Si ce que vous appelez "comportement anti-homme" est illustré par par exemple la tribune des femmes politiciennes citées plus tôt, ce comportement anti-homme est somme toute assez négligeable (et fantasmé par certain dans la plupart des cas).
Sinon, oui, je pense que certaines idiotes sont "anti-homme", mais franchement, 90% des cas sont montés en épingle par certains (hommes ou femmes) et considérés comme la règle, simplement parce que c'est plus facile à remarquer que les féministes normaux.
Et c'est ce qui est fait ('faudrait savoir, zenitram n'arrête pas de parler de ces pauvres femmes qui sont agressées par les pseudo-féministes, ou que certains comportements sont condamnés alors qu'il y a pourtant des femmes parmi les défenseurs de ce comportement).
En plus de ça, il y a également une lutte contre le problème de hiérarchisation. Et ça, systématiquement, c'est vu par certains comme une attaque personnelle contre les hommes, ce qui est faux.
Il n'y a qu'à lire les commentaires ici: dès qu'on parle de domination masculine, on a des cris d’orfraie "mais j'ai rien fait, moi", voire même "ouais mais les femmes aussi sont responsables de ça". Qui a prétendu des les femmes ne sont pas également impliquée dans ce phénomène (surement pas moi, j'en parle depuis le début (j'avais souligné le comportement "refuge dans le silence" qu'ont les femmes dans le cadre de l'étude sur les interruptions)) ?

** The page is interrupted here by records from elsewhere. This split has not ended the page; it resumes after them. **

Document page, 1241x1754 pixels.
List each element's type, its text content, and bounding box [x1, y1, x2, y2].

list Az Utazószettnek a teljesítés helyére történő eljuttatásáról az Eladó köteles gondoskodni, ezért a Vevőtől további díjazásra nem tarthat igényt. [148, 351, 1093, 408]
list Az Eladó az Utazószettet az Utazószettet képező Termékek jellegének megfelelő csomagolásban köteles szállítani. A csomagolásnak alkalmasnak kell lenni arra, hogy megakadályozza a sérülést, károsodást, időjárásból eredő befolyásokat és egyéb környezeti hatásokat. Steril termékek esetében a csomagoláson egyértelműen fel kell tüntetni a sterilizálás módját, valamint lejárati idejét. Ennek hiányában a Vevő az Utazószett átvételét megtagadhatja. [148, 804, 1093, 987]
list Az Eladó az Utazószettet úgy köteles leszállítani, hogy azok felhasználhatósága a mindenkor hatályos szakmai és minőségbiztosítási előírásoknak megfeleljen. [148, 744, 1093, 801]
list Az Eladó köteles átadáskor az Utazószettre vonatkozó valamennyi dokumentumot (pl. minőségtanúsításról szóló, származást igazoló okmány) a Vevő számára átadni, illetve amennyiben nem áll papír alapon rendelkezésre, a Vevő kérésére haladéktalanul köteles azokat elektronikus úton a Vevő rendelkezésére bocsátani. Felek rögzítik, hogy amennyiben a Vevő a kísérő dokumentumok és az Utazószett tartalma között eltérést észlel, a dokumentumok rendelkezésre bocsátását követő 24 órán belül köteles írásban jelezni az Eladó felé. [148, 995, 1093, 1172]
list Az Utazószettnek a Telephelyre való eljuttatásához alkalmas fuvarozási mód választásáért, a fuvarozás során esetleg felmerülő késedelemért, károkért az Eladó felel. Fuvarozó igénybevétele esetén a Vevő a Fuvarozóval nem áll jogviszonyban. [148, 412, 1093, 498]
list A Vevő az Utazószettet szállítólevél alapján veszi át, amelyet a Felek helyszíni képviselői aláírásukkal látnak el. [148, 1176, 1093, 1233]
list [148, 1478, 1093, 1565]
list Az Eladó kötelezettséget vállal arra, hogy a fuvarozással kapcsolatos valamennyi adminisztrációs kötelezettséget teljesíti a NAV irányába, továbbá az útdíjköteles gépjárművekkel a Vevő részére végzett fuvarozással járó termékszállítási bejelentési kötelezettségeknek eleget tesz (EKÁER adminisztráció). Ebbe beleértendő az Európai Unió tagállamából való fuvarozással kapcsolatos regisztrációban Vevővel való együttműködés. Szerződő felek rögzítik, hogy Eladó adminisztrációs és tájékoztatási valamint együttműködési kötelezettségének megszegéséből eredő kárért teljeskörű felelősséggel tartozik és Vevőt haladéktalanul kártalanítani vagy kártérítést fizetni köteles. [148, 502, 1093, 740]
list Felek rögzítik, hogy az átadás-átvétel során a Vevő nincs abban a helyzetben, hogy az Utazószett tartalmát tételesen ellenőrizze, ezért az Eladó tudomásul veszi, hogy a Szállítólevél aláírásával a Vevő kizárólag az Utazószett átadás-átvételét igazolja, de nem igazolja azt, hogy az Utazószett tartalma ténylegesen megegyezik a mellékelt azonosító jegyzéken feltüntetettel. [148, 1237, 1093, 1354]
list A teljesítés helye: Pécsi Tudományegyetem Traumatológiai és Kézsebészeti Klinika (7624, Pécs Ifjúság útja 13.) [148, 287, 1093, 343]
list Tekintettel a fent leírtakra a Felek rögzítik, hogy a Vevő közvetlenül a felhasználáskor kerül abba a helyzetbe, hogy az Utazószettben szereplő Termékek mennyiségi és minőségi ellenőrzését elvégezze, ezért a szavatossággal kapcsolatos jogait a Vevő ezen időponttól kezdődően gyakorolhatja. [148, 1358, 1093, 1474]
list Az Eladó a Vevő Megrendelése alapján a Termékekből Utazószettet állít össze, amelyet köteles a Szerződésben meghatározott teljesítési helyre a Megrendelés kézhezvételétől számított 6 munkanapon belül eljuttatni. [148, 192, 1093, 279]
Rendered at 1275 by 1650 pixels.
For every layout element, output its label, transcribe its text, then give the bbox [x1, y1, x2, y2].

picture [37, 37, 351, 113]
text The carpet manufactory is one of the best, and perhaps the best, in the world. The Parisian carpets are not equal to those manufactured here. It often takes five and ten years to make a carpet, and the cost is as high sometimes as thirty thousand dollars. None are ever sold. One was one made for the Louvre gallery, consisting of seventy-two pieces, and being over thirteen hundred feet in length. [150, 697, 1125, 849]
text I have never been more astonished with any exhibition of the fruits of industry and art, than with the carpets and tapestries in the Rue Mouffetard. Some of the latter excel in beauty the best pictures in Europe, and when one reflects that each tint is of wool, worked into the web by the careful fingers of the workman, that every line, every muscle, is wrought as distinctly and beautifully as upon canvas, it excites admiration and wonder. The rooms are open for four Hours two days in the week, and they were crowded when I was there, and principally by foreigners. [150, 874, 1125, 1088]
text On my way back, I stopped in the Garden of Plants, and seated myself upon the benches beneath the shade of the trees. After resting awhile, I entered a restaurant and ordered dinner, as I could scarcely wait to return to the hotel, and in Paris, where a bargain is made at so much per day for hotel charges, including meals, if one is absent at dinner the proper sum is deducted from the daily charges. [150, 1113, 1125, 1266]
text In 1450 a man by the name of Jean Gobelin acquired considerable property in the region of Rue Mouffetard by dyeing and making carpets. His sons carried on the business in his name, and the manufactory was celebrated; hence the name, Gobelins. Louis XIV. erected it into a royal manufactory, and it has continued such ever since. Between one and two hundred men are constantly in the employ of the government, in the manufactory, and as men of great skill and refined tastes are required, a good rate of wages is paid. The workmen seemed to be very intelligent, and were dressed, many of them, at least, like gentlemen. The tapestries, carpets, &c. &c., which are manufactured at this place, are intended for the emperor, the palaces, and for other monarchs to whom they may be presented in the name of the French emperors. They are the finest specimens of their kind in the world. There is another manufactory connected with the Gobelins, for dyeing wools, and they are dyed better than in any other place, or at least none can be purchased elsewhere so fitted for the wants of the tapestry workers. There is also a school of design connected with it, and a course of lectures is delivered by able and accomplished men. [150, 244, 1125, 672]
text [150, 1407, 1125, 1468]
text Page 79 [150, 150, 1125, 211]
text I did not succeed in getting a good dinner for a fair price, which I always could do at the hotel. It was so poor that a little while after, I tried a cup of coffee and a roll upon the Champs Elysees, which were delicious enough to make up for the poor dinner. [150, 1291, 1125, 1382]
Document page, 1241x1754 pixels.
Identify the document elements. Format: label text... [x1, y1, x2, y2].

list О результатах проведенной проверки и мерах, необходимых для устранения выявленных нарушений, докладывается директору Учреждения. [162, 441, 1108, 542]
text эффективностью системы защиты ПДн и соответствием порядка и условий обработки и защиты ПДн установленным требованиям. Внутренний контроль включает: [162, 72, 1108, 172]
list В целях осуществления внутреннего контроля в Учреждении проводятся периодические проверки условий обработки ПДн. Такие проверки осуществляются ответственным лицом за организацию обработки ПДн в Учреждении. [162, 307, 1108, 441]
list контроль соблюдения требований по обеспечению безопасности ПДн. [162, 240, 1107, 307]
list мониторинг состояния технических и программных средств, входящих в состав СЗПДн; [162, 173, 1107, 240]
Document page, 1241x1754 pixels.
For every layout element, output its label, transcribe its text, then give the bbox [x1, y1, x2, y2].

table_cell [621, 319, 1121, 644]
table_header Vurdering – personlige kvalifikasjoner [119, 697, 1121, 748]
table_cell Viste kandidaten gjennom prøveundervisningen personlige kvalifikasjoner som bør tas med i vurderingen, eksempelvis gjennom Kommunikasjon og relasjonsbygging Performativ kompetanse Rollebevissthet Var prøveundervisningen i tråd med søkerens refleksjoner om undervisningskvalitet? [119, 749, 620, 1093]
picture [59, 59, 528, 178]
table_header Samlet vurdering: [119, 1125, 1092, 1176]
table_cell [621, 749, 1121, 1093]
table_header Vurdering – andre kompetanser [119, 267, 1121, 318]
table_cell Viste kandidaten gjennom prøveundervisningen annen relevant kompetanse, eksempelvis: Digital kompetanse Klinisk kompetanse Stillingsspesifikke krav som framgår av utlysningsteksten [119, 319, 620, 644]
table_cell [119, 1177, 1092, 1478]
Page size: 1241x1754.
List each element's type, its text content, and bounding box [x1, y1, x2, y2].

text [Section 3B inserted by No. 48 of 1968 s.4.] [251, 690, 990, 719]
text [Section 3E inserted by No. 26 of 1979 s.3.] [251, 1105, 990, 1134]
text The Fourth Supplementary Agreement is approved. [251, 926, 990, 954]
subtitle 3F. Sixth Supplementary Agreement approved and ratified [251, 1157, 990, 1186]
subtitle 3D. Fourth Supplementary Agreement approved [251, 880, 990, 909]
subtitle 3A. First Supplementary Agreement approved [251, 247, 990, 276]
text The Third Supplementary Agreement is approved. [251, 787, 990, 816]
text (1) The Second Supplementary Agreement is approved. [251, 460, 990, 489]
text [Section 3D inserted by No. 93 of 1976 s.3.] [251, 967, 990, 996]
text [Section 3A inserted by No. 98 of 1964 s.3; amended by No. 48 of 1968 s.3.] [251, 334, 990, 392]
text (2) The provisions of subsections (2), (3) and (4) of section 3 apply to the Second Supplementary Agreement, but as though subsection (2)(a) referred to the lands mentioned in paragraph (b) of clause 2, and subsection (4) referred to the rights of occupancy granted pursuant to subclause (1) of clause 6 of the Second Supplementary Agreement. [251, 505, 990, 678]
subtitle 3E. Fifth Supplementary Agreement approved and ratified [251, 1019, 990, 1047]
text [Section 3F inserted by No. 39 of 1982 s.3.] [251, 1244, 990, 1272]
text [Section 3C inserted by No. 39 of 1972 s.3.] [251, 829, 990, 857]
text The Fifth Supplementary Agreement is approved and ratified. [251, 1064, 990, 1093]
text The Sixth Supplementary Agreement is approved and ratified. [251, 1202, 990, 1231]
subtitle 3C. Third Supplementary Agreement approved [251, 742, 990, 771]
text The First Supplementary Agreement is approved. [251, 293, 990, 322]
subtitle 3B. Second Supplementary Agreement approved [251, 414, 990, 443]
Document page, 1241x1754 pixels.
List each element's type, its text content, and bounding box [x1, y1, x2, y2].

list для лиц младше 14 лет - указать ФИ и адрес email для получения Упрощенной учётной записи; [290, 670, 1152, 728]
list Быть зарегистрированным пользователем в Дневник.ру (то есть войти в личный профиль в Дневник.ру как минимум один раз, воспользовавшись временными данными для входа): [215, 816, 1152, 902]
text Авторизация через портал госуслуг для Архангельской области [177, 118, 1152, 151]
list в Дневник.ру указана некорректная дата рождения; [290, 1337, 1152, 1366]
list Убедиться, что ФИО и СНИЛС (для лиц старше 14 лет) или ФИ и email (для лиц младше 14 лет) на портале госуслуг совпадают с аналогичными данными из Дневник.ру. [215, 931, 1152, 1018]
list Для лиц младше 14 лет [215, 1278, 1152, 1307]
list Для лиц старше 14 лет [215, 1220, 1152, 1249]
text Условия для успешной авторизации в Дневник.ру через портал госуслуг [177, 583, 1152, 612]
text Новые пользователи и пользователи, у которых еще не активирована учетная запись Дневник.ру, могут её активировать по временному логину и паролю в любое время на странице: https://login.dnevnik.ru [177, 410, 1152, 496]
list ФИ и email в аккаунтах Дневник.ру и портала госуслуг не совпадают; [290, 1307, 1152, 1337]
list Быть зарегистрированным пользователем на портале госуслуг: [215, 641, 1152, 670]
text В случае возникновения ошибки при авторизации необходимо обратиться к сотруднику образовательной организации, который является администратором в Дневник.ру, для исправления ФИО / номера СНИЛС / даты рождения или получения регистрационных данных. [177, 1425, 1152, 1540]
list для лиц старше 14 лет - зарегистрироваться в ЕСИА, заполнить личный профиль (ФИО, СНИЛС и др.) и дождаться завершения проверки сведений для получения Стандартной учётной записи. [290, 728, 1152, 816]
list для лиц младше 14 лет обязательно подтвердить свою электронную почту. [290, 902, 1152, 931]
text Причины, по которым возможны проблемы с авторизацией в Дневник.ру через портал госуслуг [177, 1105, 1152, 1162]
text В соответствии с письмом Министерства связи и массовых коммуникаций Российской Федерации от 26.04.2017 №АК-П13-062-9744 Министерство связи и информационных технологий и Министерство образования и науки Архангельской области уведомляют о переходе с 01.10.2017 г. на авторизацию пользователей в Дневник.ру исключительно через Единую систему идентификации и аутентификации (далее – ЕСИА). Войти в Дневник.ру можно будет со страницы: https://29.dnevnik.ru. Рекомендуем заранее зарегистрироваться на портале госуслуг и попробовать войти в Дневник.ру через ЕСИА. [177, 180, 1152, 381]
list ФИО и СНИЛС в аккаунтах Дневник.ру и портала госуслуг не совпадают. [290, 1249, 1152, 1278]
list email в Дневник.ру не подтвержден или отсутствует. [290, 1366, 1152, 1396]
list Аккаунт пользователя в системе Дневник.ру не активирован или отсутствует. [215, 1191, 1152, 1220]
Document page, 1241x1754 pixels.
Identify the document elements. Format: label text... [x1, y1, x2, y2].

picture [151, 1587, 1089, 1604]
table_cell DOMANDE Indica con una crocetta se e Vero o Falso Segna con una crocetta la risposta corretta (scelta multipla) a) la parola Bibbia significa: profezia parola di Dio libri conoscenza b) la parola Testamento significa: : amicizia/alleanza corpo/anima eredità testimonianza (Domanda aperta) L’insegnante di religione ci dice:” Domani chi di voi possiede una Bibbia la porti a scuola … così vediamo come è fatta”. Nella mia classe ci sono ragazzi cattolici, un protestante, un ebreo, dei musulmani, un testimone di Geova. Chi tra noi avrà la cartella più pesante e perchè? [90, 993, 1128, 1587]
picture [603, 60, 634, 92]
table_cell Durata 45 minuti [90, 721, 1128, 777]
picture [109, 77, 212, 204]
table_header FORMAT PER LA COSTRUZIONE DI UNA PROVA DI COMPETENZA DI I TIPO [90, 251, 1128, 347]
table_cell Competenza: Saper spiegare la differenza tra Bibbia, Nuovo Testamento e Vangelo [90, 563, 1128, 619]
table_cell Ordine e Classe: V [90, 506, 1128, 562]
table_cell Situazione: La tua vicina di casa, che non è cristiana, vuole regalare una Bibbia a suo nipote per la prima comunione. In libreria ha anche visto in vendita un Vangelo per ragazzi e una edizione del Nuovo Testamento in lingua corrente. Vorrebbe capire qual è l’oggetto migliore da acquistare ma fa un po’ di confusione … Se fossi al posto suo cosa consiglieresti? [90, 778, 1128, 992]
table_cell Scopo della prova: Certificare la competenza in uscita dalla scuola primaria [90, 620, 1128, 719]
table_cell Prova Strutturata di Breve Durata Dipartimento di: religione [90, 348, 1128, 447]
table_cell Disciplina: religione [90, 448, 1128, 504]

On a également des gens qui appliquent des comportements réellement critiquables, et qui se défendent en disant: "si tu dis que mon comportement est sexiste, c'est que t'es anti-homme". Bref, à l'image de ce que certains disent sur le mansplaining, l'argument de l'anti-homme permet à certains d'avoir une excuse dès qu'on leur reproche qlq chose.